席初伏在她身上, 張開雙臂,将她護在自己的身體和石壁間。他的護身罩已經碎了一地, 錦衣上血跡斑駁, 鮮紅的血色蜿蜒一地, 無數怪物趴在他的背上, 啃食着他的血肉。
他根本沒有什麽血肉可啃噬,他的皮囊被撕出無數道裂口, 靈力一點點被怪物們吞噬。
他的意識也在慢慢消失。
微弱的光芒中,他似乎瞧了她一眼,雙唇一張一合, 喚她的名字:“歌兒。
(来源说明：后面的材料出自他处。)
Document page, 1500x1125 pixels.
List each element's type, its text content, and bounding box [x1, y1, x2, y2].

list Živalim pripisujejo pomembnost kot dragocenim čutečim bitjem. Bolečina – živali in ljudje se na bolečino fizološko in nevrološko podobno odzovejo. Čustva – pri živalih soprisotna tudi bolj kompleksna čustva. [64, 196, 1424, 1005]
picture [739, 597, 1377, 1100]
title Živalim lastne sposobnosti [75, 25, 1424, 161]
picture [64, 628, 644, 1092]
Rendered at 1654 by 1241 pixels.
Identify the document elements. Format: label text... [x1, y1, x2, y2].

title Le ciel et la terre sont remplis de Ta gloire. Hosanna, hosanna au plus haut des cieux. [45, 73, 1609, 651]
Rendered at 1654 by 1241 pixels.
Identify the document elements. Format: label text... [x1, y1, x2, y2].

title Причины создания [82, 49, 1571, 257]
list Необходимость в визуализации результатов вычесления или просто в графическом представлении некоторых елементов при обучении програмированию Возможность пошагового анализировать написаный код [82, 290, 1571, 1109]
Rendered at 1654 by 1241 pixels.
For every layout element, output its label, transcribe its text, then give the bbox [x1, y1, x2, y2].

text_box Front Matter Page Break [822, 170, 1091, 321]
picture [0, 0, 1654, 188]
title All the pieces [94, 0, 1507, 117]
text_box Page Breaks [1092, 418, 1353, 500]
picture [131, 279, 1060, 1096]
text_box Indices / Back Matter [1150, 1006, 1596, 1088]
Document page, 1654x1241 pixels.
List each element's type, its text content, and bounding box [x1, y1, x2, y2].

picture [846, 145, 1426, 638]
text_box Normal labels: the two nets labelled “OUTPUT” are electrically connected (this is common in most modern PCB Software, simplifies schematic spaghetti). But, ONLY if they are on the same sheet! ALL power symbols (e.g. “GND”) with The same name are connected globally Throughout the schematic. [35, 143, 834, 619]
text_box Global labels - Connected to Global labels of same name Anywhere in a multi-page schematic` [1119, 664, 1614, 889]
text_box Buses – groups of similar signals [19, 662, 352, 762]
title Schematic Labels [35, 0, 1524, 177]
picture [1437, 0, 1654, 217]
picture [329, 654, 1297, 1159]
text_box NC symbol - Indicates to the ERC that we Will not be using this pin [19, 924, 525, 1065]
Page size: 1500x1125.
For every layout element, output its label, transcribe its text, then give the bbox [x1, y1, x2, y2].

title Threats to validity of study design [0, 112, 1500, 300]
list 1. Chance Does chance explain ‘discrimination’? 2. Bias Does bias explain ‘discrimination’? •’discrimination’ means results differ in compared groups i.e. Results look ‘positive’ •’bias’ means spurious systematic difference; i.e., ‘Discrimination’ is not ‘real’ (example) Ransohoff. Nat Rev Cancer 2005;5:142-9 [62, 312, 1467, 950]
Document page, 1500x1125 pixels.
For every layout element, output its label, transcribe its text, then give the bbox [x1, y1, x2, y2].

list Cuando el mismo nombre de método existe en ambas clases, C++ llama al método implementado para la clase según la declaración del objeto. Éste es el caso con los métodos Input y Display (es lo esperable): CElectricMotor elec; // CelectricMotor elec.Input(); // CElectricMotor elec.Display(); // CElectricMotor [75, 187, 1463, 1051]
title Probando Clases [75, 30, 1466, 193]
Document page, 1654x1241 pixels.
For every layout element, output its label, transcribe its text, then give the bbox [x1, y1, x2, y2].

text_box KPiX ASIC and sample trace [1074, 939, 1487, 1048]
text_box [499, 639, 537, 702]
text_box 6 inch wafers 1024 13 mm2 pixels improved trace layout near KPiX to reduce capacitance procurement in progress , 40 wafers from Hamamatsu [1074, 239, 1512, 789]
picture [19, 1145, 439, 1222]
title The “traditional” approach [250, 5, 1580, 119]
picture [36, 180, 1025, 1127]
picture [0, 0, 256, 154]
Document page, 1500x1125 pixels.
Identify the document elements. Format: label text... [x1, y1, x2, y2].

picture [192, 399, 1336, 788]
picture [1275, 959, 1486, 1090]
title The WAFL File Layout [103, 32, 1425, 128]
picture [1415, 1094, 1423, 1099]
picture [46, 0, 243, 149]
”
“席初。”韓月歌被眼前的一幕吓到, 脖子上的彼岸花似有所感, 驟然爆發出強盛的靈力, 将所有怪物都轟了出去。
血紅色的光芒宛若噴灑的血霧, 将韓月歌和席初籠罩其間。怪物一時不敢上前, 喉中發出沙啞的怪叫聲,虎視眈眈地盯着他們。
“席初, 席初,你醒醒。”韓月歌得了喘息之機,扶着席初躺下。席初雙目微合,已經沒了任何意識。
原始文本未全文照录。